When em is the right choice
The classic use of em is for components with their own typographic scale. A button: if you set padding in em, scaling the button size by changing font-size also scales padding proportionally. With rem or px, padding is fixed and proportions break.
.btn {
font-size: 1rem;
padding: 0.75em 1.5em; /* scales with font-size */
}
.btn--lg {
font-size: 1.25rem; /* padding grows automatically */
} The composition problem
em compounds: nested em multiplies. If you have section { font-size: 1.2em } and inside p { font-size: 1.2em }, the paragraph ends up at 1.44em of the root. Nest three levels and sizes become unpredictable.
That is why many modern systems prefer rem for typography and reserve em for spacing inside specific components where "scale with context" is exactly the desired behavior.
em for media queries
Media queries in em (vs px) respond better to user text zoom. If someone increases the browser font-size, em-based breakpoints fire earlier, keeping the layout responsive even for zoomed users. A subtle but real accessibility win.
Practical use cases
- Buttons: em padding so it scales with size variants.
- Inputs: same logic.
- Cards: inner padding proportional to content.

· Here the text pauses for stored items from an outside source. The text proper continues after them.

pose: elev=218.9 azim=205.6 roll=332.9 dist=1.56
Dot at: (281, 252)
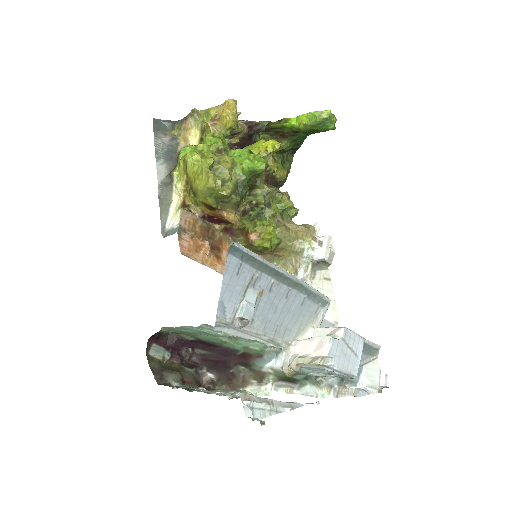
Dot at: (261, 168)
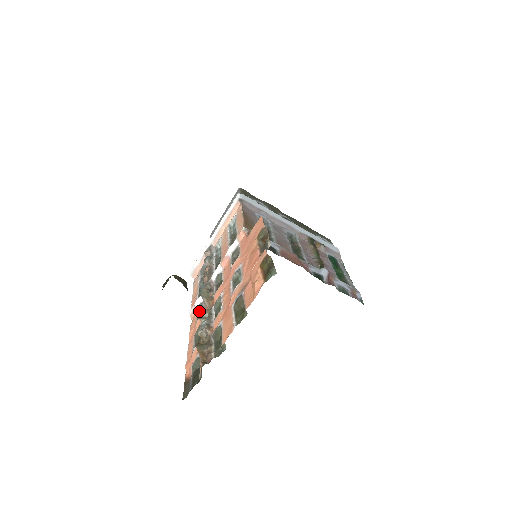
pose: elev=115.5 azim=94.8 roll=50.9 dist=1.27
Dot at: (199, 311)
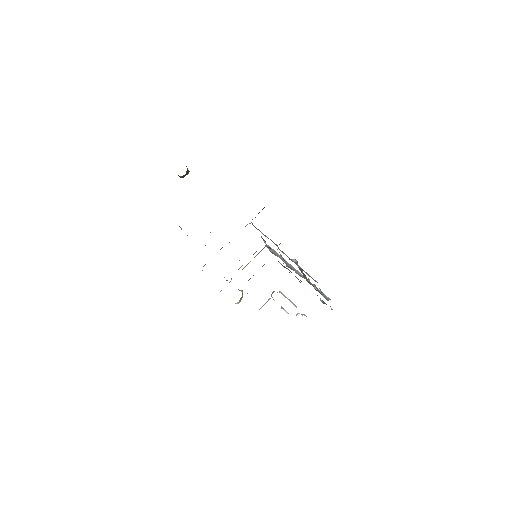
Dot at: occluded
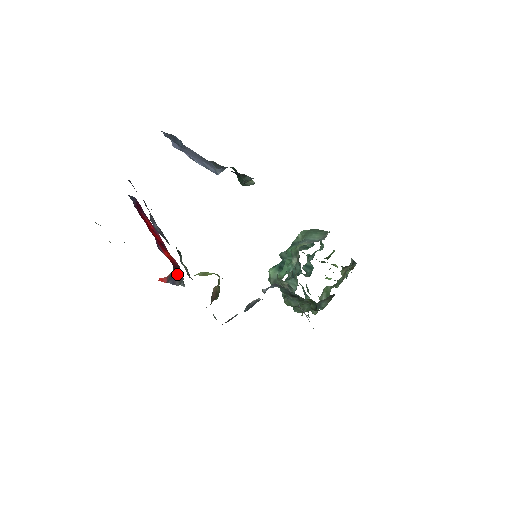
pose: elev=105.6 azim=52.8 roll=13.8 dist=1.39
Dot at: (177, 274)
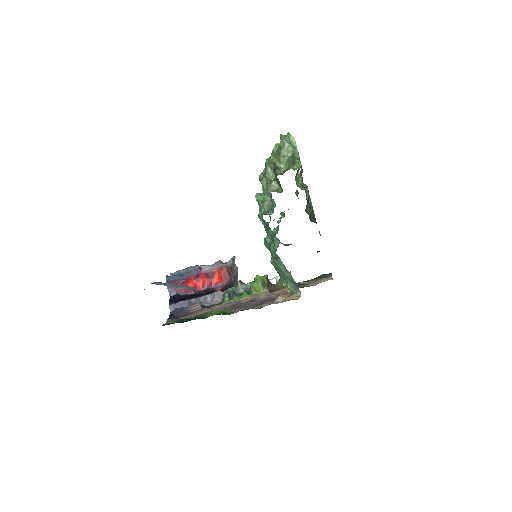
Dot at: (233, 273)
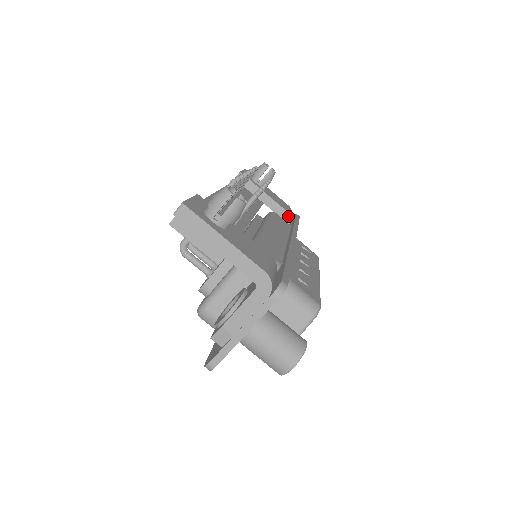
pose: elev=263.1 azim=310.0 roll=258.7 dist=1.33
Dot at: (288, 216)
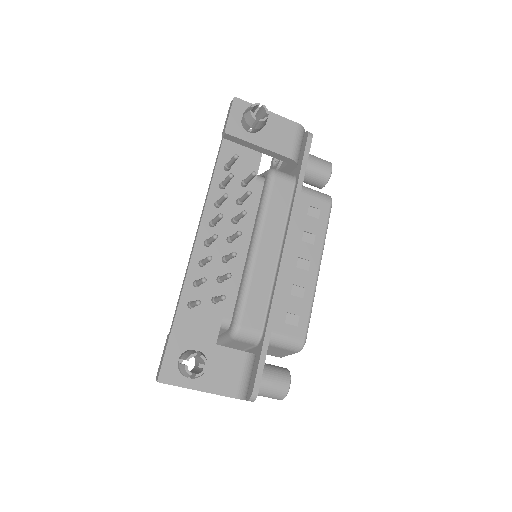
Dot at: (293, 161)
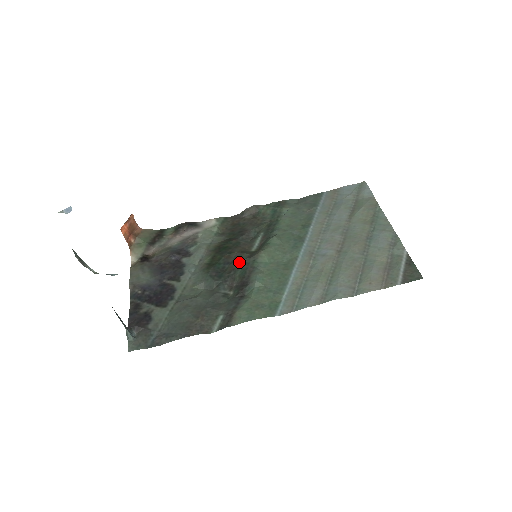
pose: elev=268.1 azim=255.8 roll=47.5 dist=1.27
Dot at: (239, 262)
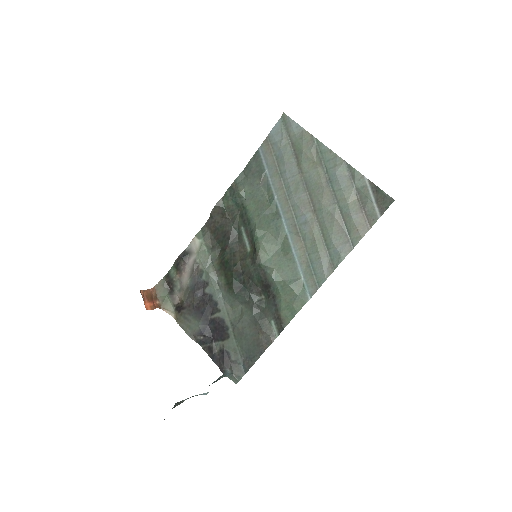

- Nested lists: indentation that respects parent item size.
- Inline icons:
width: 1emmatches the text line size.
When NOT to use em
For global typography (h1, body, etc.): rem is more predictable. For page-level spacing (grid gaps, section margins): rem too. em shines in self-contained components, not macro layout.
Summary
Use rem as the default. Use em when you want something to scale with the surrounding type context. Always check computed values in DevTools when something feels off.